Altri fatti notevoli e decisivi: la condanna definitiva di Berlusconi a inizio agosto e la conseguente sua decadenza da Senatore accertata in Aula nel corso di una drammatica, interminabile seduta. Con la conseguenza della rottura nel PDL tra falchi e colombe, la rinascita di Forza Italia e quella dell’NCD, la mini crisi del Governo Letta con le dimissioni dei ministri e sottosegretari fedeli a Berlusconi. Quasi contemporaneamente la crisi e la spaccatura tra Monti e Casini, il disfacimento di Scelta Civica. Fuori dal Parlamento: la crisi della Lega Nord, l’elezione di Salvini come nuovo segretario, l’alleanza con il Fronte Nazionale di Marina Le Pen. E ancora: l’annullamento delle elezioni in Piemonte e la caduta della Giunta del leghista Cota, le indagini sulle spese pazze di consiglieri regionali (dalla Nutella alle mutande verdi). I grillini salgono sul tetto di Montecitorio con il sacco a pelo e, una volta scesi, coprono di insulti chi non la pensa come loro, vanno all’attacco dei banchi della presidenza come nella famosa scena della corazzata Potemkin, impediscono che si riuniscano le commissioni e che si voti in aula. Beppe Grillo chiede l’impeachment del Presidente della Repubblica.
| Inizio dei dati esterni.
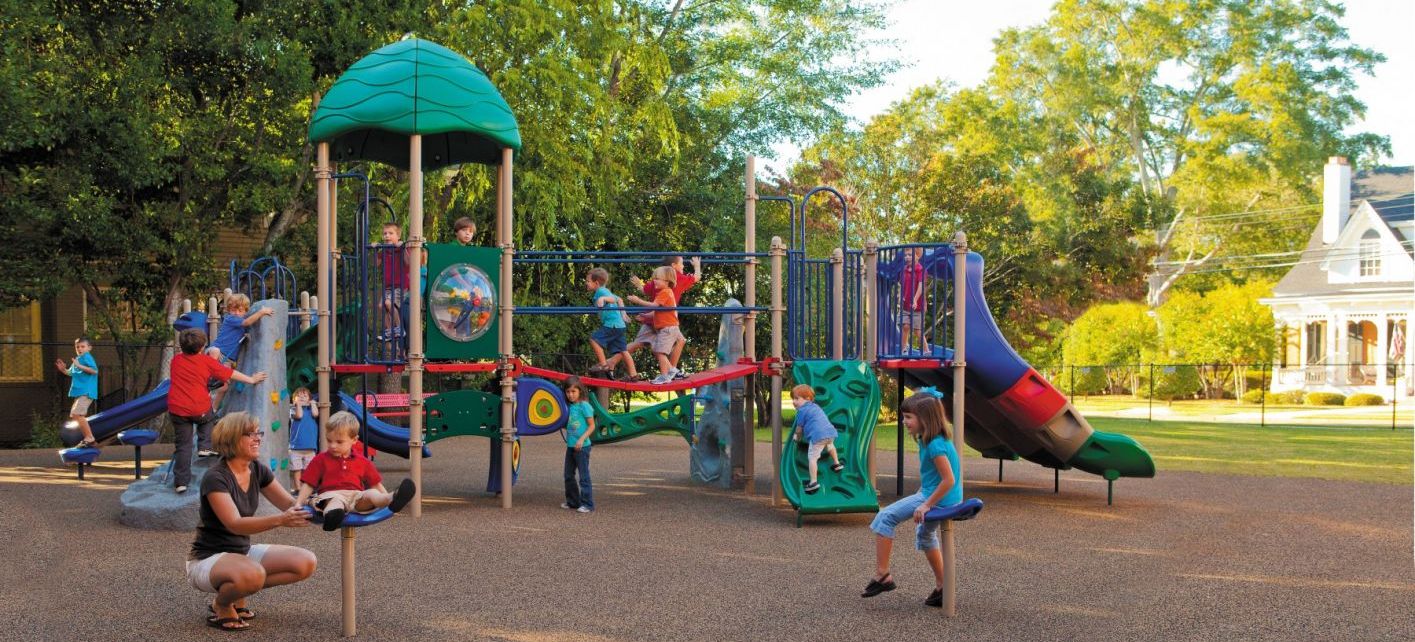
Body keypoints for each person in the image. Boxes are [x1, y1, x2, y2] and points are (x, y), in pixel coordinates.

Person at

Insomma, uno straniero che si fosse affacciato sul nostro Paese lo avrebbe trovato in uno stato di confusione ancora più esasperato del solito.
In questo contesto, mi sembra debba essere riconosciuto, che l’unico elemento di chiarezza è arrivato dal Partito Democratico che ha avviato (con modalità forse anche troppo complicate) un Congresso grazie al quale è stata ringiovanita e rinnovata la quasi totalità della sua struttura organizzativa provinciale e regionale e dopo aver portato alle urne quasi tre milioni di votanti ha eletto con la stragrande maggioranza dei voti Matteo Renzi nuovo segretario del Partito. Con una decisione criticata da alcuni ma resa necessaria dall’esigenza di non essere a sua volta logorato dall’inefficacia e dalle lentezze del Governo, la direzione del PD ha indicato Matteo a prendere la guida dell’Esecutivo.
Oggi il cambio di passo è evidente, le proposte economiche raccolgono il plauso del Fondo Monetario Internazionale, l’incoraggiamento di Parigi e di Berlino, scende lo spread, crescono le aspettative di tutti quei nostri concittadini che non si rassegnano al catastrofismo, si annuncia una vera leadership coraggiosa, innovativa, forte. La strada per uscire dalla palude esiste. Per me che e per i tanti amici che hanno sempre creduto nella possibilità di avviare una nuova fase e di cambiare verso alla politica italiana è un momento di grande soddisfazione e speranza. Le difficoltà sono grandissime, le sfide enormi: da parte nostra la voglia di affrontarle con coraggio e a viso aperto.